Due giorni dopo mentre i ragazzi facevano le aste, è venuto don Giuseppe Schibuola e ha detto: Ragazzi, voi avete sei anni. Giusta l’età della CRESIMA.
Per tre trimestri ho fatto l’uditore a scuola, ho frequentato il catechismo ho imparato tante cose per cui dopo le vacanze sarò pronto a presentarmi alla mia m …. ma consapevole che i ragazzi sono tutti più grandi di te e che a tutti devi rispetto senza soggezione e senza supponenza, cose che tu hai quando sei andato a conoscere i bambini del vicinato.
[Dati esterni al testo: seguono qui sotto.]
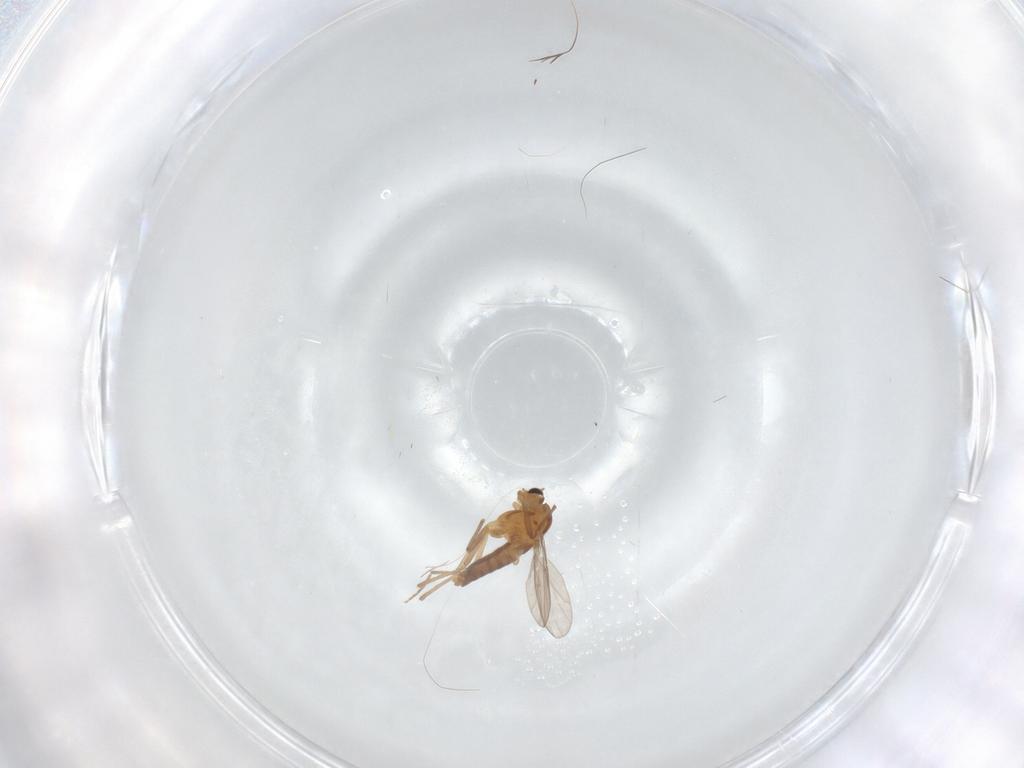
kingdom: Animalia
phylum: Arthropoda
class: Insecta
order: Diptera
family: Chironomidae
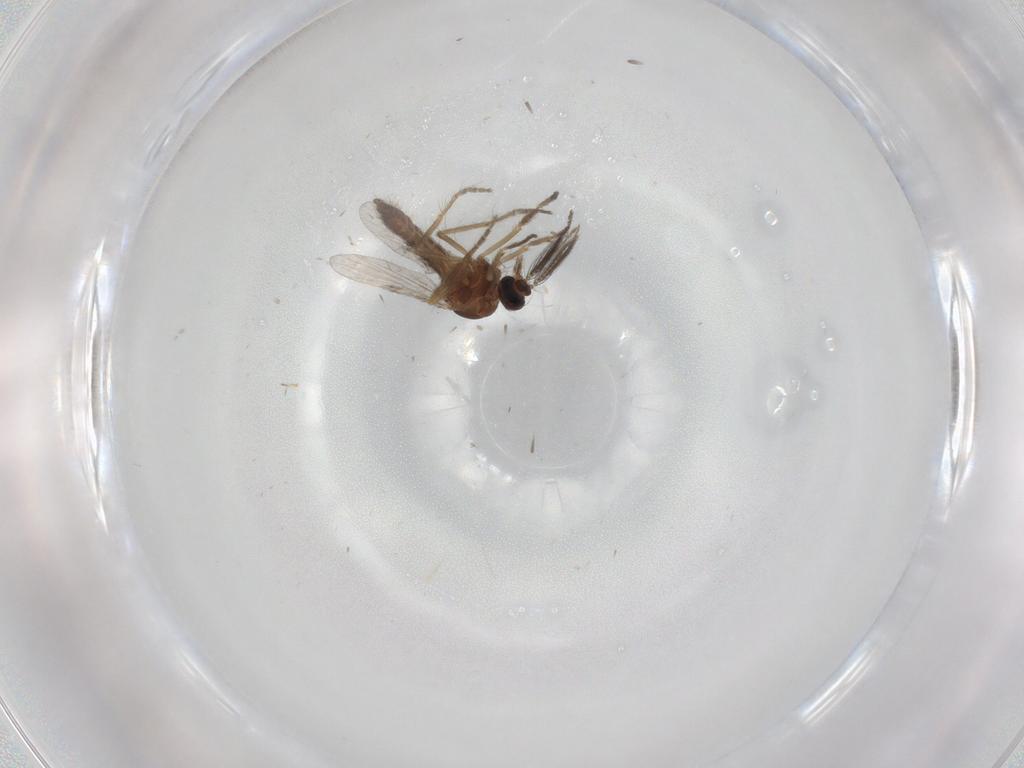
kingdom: Animalia
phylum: Arthropoda
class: Insecta
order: Diptera
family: Ceratopogonidae
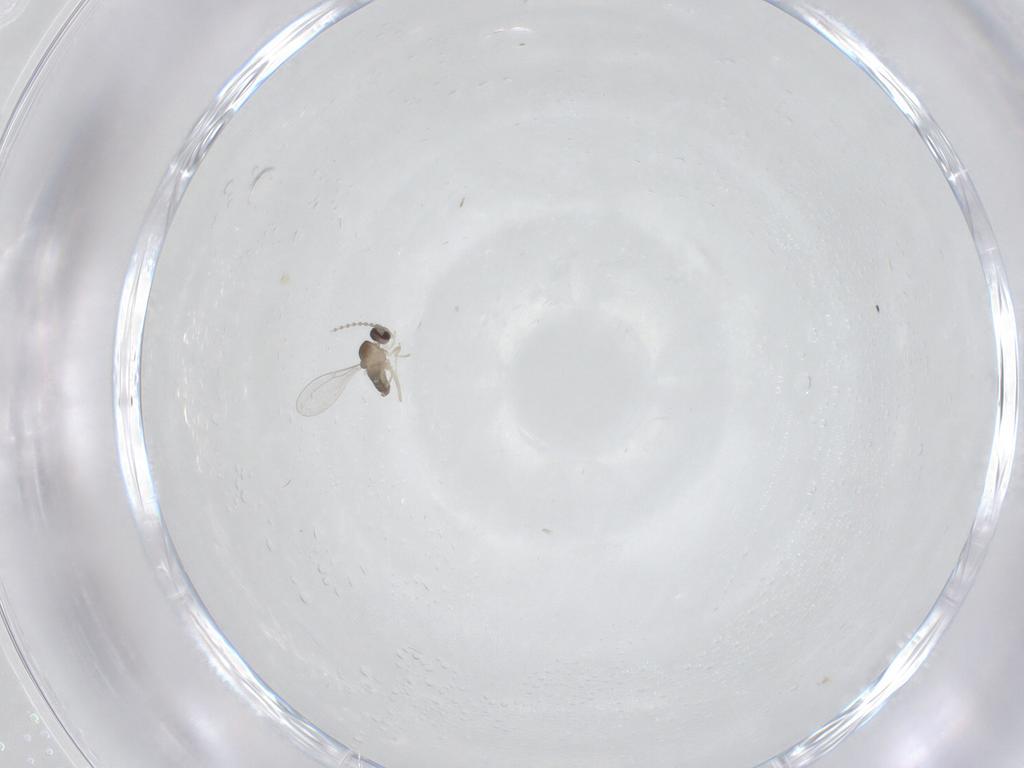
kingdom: Animalia
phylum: Arthropoda
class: Insecta
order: Diptera
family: Cecidomyiidae
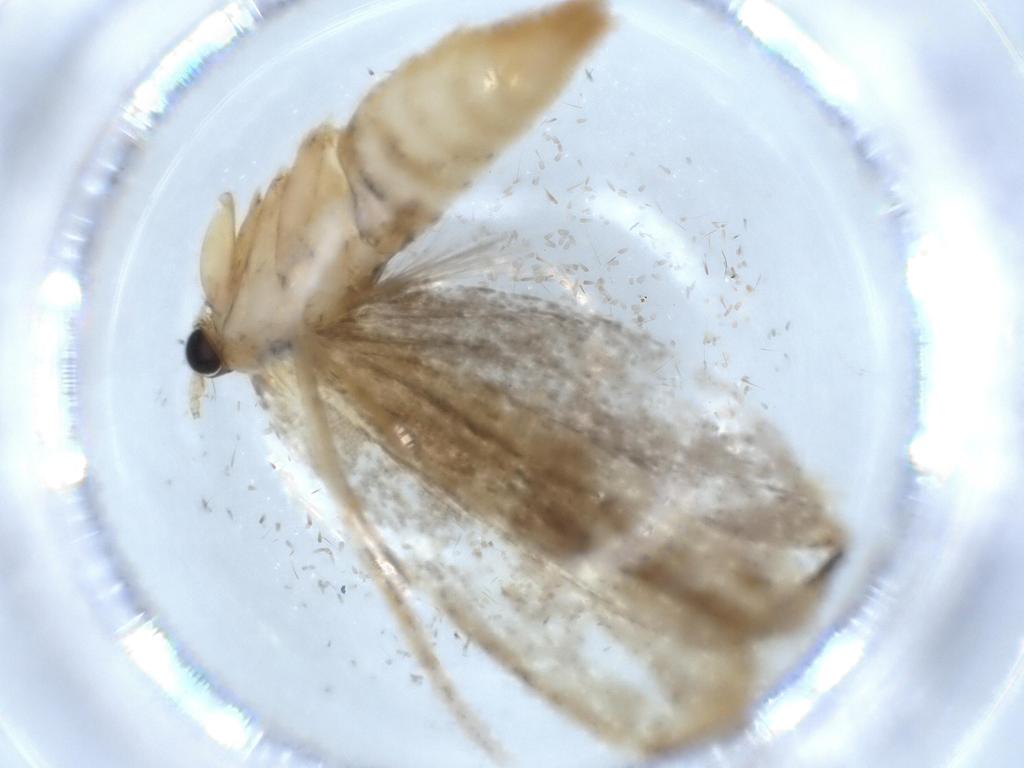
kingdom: Animalia
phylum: Arthropoda
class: Insecta
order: Lepidoptera
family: Tineidae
Sarai sicuramente emozionato.
Non vantati se tu hai un bel vestito che tua sorella ti ha fatto con l’abito smesso di tuo fratello, mentre altri vestono rattoppati, se tue calze e scarpe, mente alcuni sono a piedi nudi dentro gli zoccoli, se tu sei ben pulito e pettinato, mentre alcuni hanno unghie ed orecchie sporche; ci sono mamme sorelle sempre impegnate per il pane e trascurano i bimbi.
Io, mamma, so come comportarmi; per me sarà grosso impegno passare con loro i trimestri, e arrivare a giugno e finire l’anno = l’uditore ed andare a giocare nei grandi cortili fino a settembre per andare alla mia vera 1^ elementare.
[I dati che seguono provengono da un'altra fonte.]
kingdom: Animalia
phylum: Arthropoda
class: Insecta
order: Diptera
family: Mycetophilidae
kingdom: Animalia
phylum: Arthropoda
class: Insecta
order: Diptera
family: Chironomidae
E’ stato, mamma, un anno di bellissime prove: mi sono comportato bene; {come tu mi hai insegnato: ero il più piccolo di tutti e di tutti ho avuto rispetto e nessuno si è burlato di me: ho tanto giocato, corso, saltato ed ho fatto amicizia con bambini che hanno grandi cortili dove andrò a giocare durante l’estate; ho imparato tutte le cose che il maestro ha insegnato, ma non ho imparato a scrivere; ho imparato solo ad impugnare la cannuccia portapenna, ad intingere il pennino nell’inchiostro ed a scarabocchiare quaderni.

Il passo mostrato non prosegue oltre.